── Material for the task ──

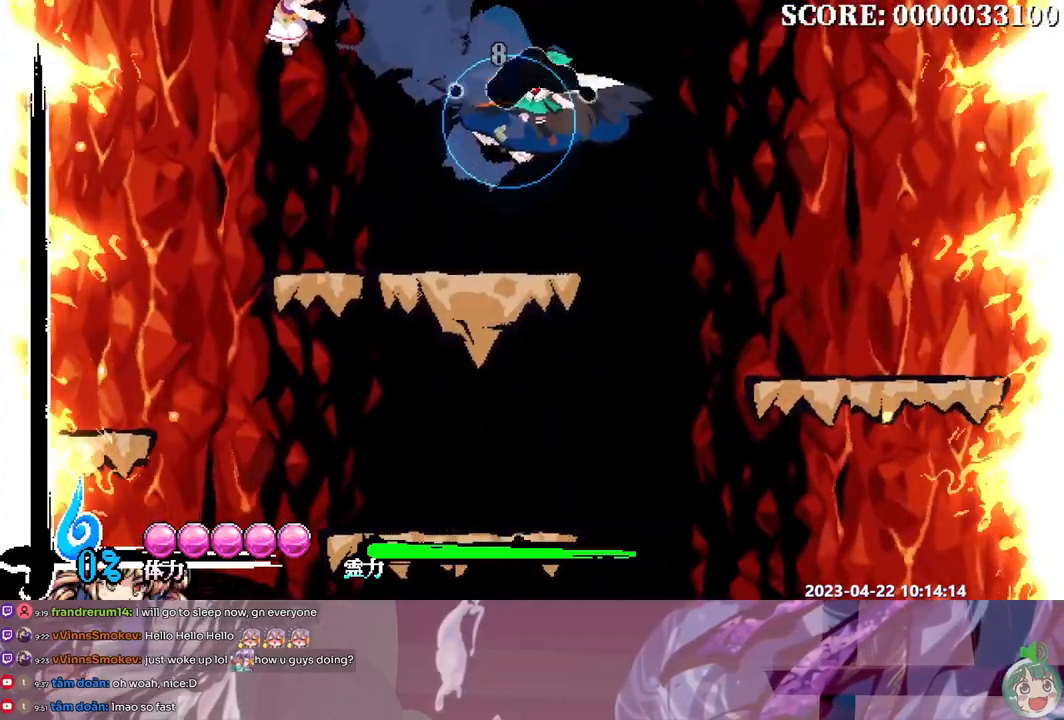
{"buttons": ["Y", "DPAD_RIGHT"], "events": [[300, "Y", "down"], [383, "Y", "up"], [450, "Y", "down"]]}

───
── Material for the task ──

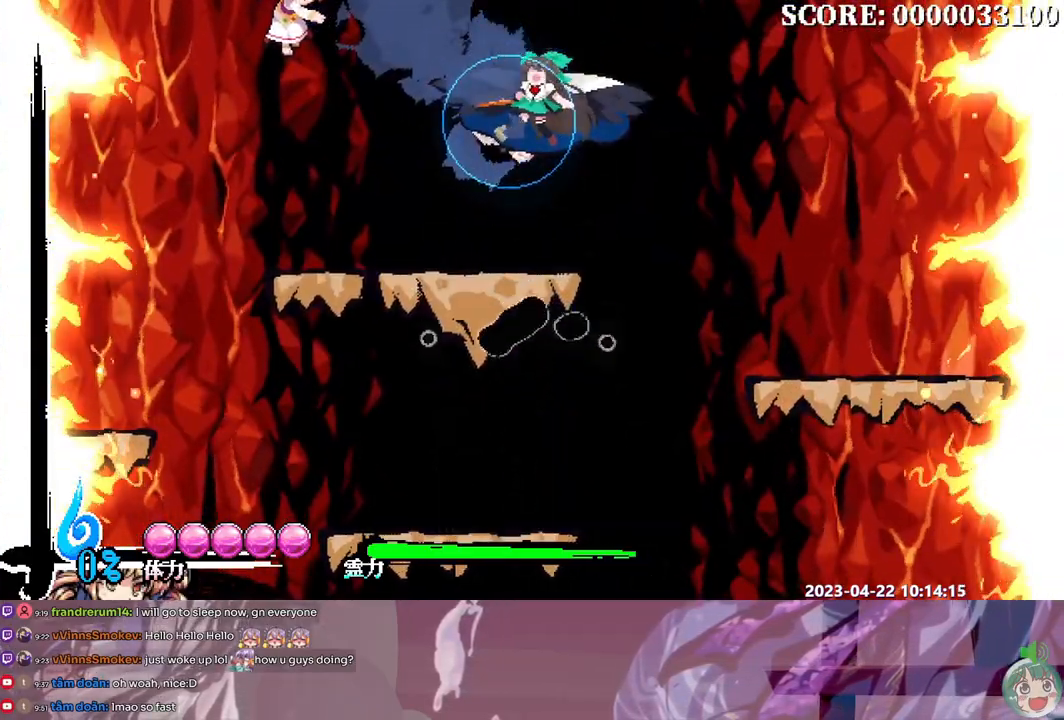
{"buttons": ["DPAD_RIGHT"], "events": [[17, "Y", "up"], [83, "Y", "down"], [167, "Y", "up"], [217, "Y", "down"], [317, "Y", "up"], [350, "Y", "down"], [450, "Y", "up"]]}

───
── Material for the task ──

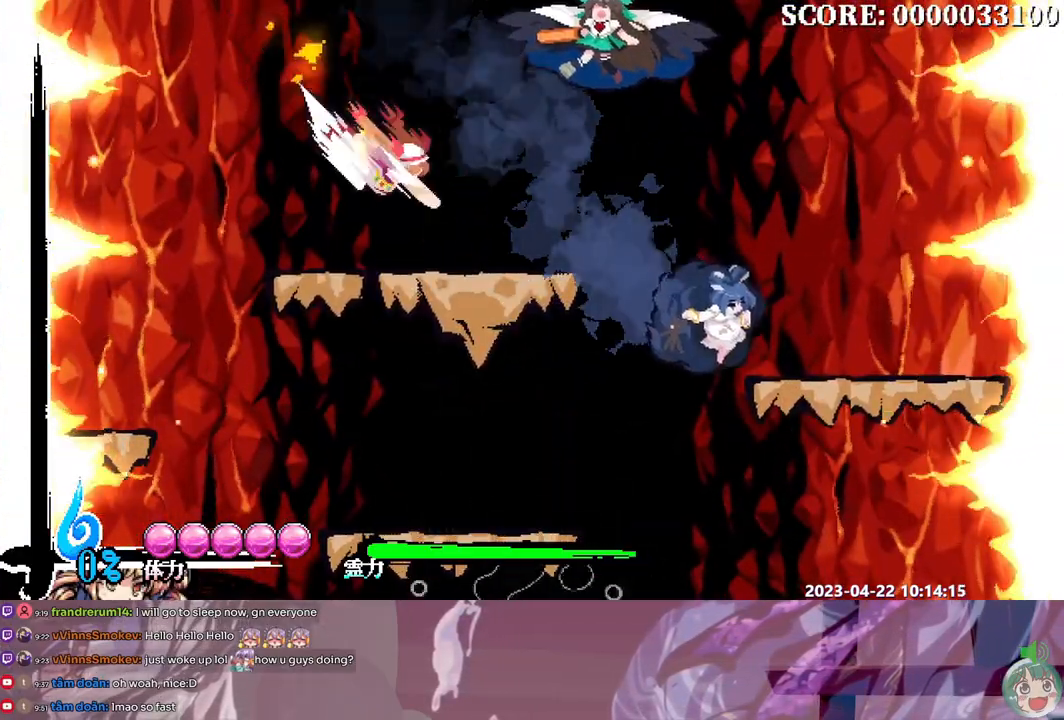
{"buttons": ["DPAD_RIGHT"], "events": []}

───

- Problem to solve
Select all lines in the listing that include the word "down".

- Written response
{"buttons": ["Y", "DPAD_RIGHT"], "events": [[300, "Y", "down"], [383, "Y", "up"], [450, "Y", "down"]]}
{"buttons": ["DPAD_RIGHT"], "events": [[17, "Y", "up"], [83, "Y", "down"], [167, "Y", "up"], [217, "Y", "down"], [317, "Y", "up"], [350, "Y", "down"], [450, "Y", "up"]]}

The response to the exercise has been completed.